Darwin a exprimé déjà dans son Origine des espèces[1] : « Comment un nerf peut-il devenir sensible à la lumière… plusieurs faits me disposent à croire que les nerfs sensibles au contact peuvent devenir sensibles à la lumière et de même à ces vibrations moins subtiles qui produisent le son. »

Ainsi donc, nous sommes avertis de tout mouvement corporel par la sensibilité en général, et spécialement par la sensibilité tactile que le mouvement affecte à la façon d’un stimulant extérieur.

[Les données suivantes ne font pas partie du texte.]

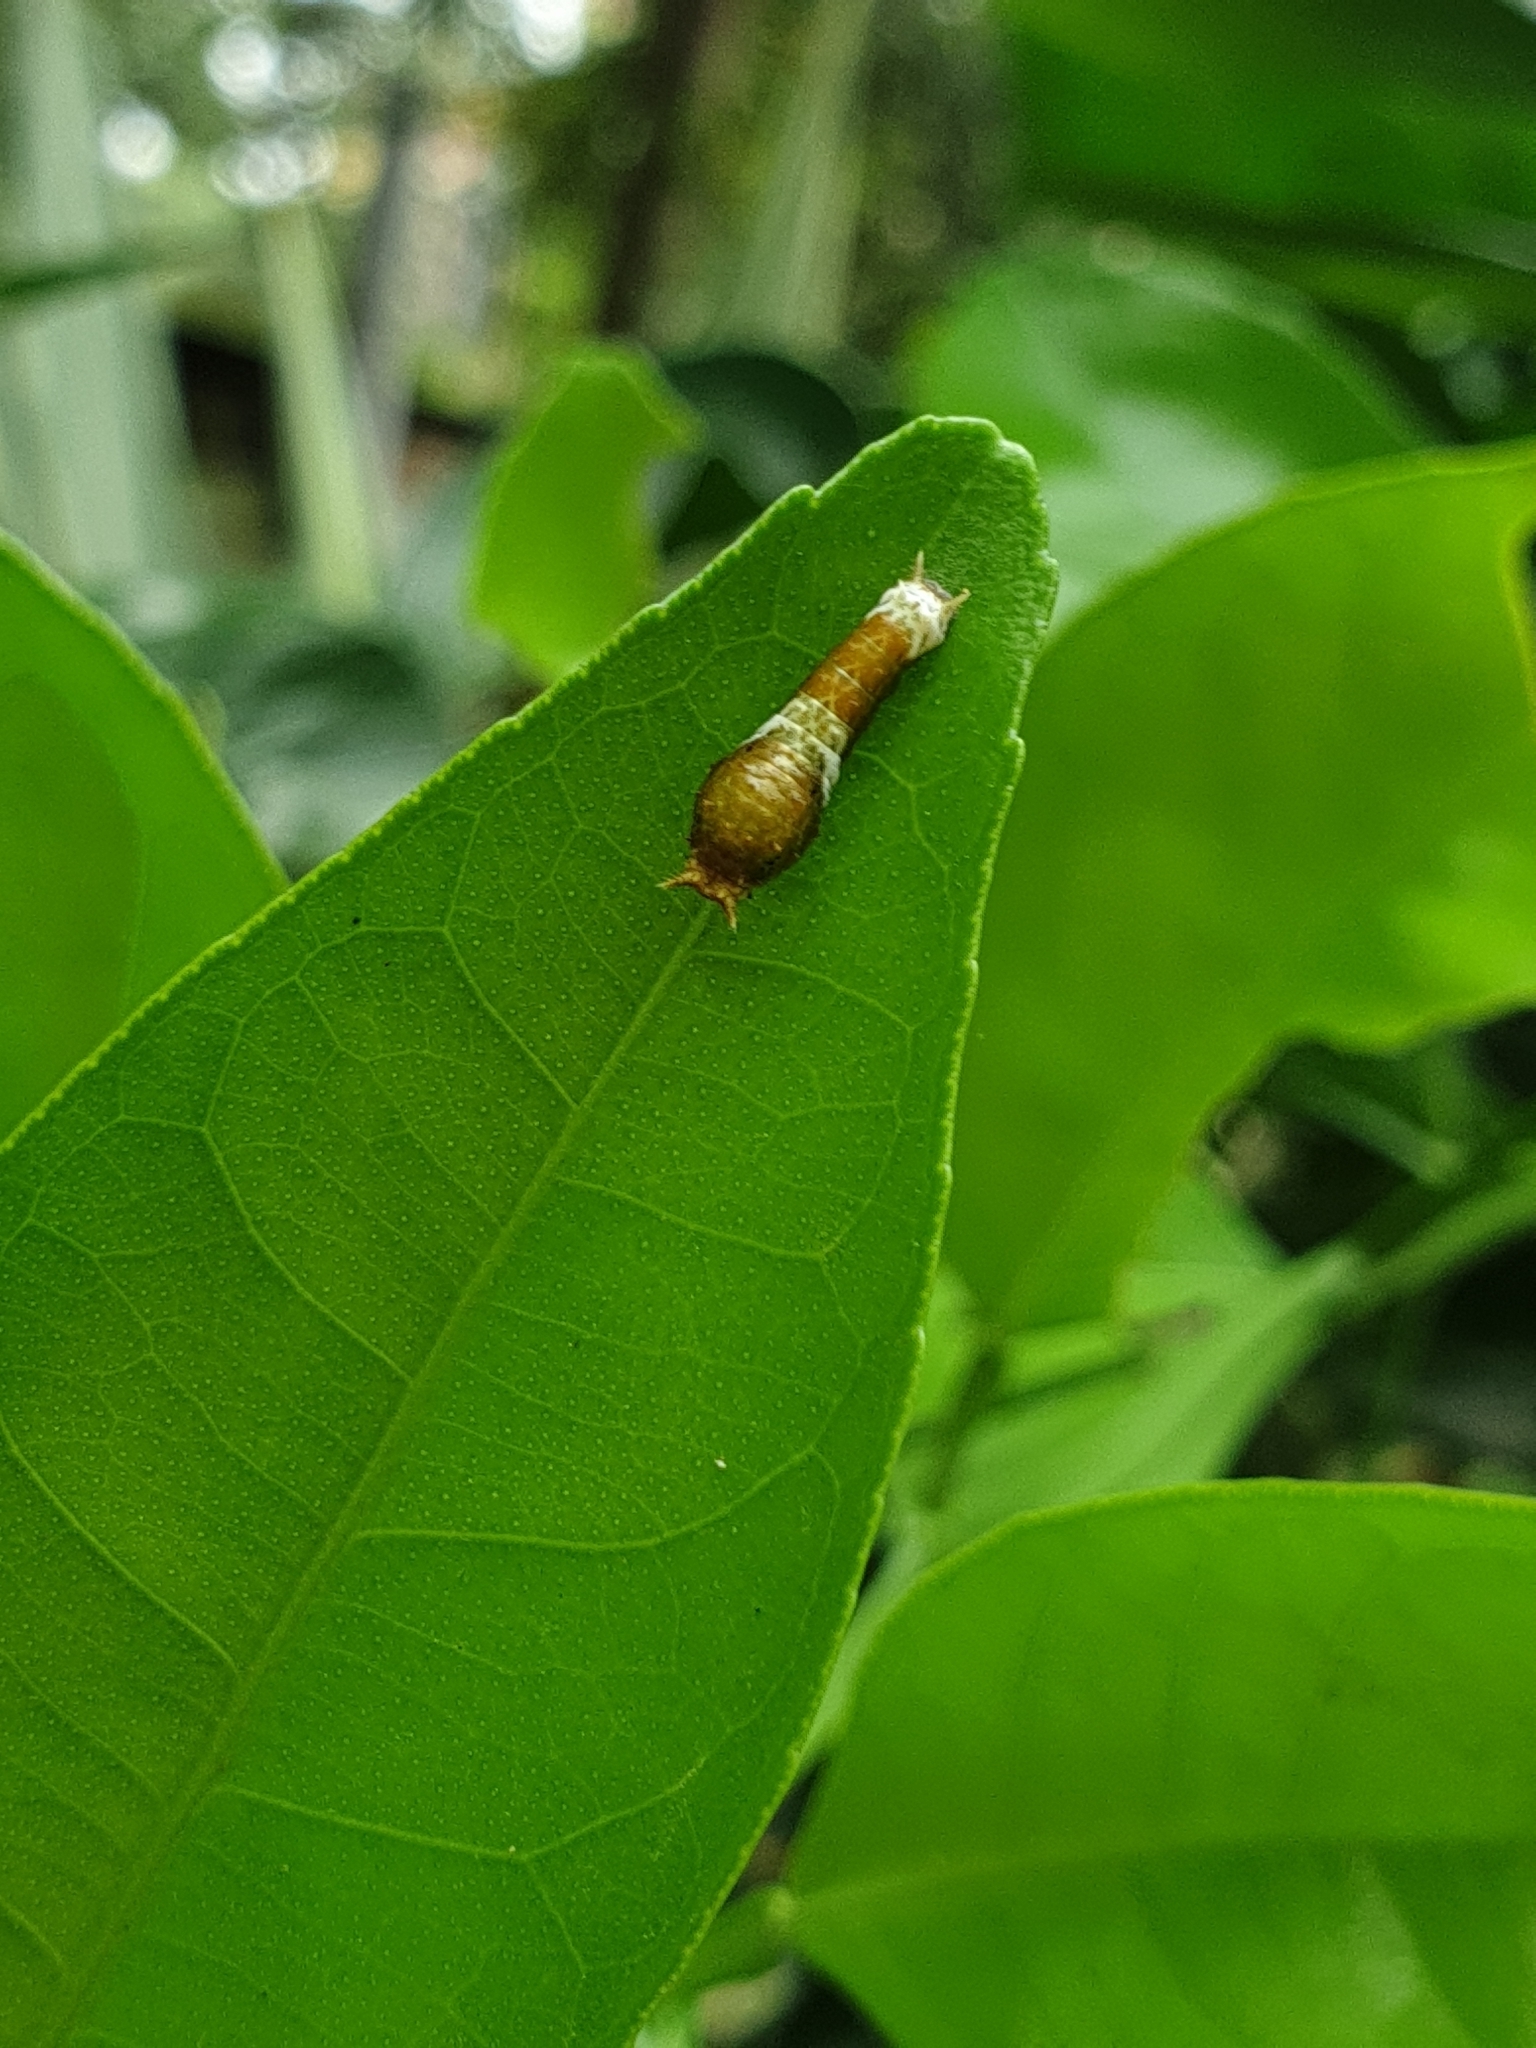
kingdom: Animalia
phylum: Arthropoda
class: Insecta
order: Lepidoptera
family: Papilionidae
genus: Papilio
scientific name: Papilio demoleus
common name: Lime butterfly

Il nous reste à voir comment nous sommes avertis de notre effort. Nous venons de voir que le sentiment de l’effort en tant qu’ayant abouti est externe et afférent. Mais celui de l’effort en tant que voulu est interne. Ce dernier sentiment est-il d’une nature purement morale, comme le prétend M. James ? Je me permets d’en douter et crains une confusion.

Un de mes intimes amis, grand amateur, dans sa jeunesse, d’excursions et d’ascensions alpestres, s’était marié, et les charmes de la vie de ménage ainsi que les soins d’une double paternité lui avaient fait oublier son goût pour les voyages et, ajoutons ce détail, lui avaient donné un peu de ventre. Un jour cependant, une occasion le tente, et le voilà encore une fois parti pour la Suisse en compagnie d’un ami beaucoup plus jeune.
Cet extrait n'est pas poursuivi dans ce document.